Additional findings from the trial indicated that narsoplimab also resulted in a rapid increase of platelet counts in most participants; specifically, counts reached a threshold of over 20,000 per uL. Moreover, transfusion independence was defined at about 30,000 per uL (P = .001).
Most patients who received the agent also experienced a downward trend in LDH level (P = .008). Following treatment with the antibody, the majority of patients reported an improvement in haptoglobin change from baseline (P <.001).
Additionally, the 100-day survival rate following HSCT-TMA diagnosis was 68% in all patients who were given narsoplimab; in those treated per study protocol, this rate was 83%. The 100-day survival rate was highest in a total of 15 patients who were responders to treatment; this rate was 93%.
The most commonly experienced toxicities with narsoplimab included nausea (25%), vomiting (32.1%), diarrhea (28.6%), hypokalemia (25%), neutropenia (25%), and pyrexia (25%). These toxicities were comparable to what is typically observed in patients who have previously undergone transplantation.
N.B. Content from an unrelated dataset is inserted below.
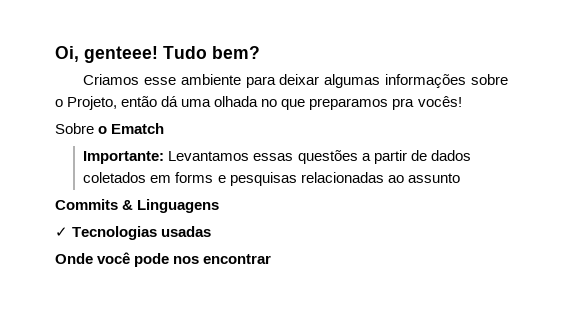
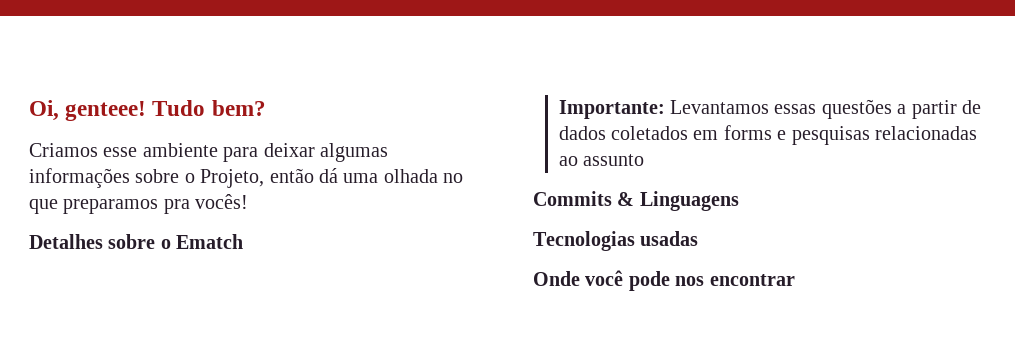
[55,123,94,134] Sobre -> [29,234,156,249] Detalhes sobre
[55,227,68,237] ✓ -> (739, 201) none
Twenty-one percent of participants died on the trial due to transplant-associated causes.
Previously, the FDA granted narsoplimab a breakthrough therapy designation for the treatment of patients with high-risk transplant-associated TMA (TA-TMA); the agent has also received an orphan drug designation for use in patients with TA-TMA and complement-mediated TMA prevention.
Narsoplimab is currently under exploration in many phase 3 trials that are being done in other lectin pathway–associated diseases, such as IgA nephropathy (NCT03608033).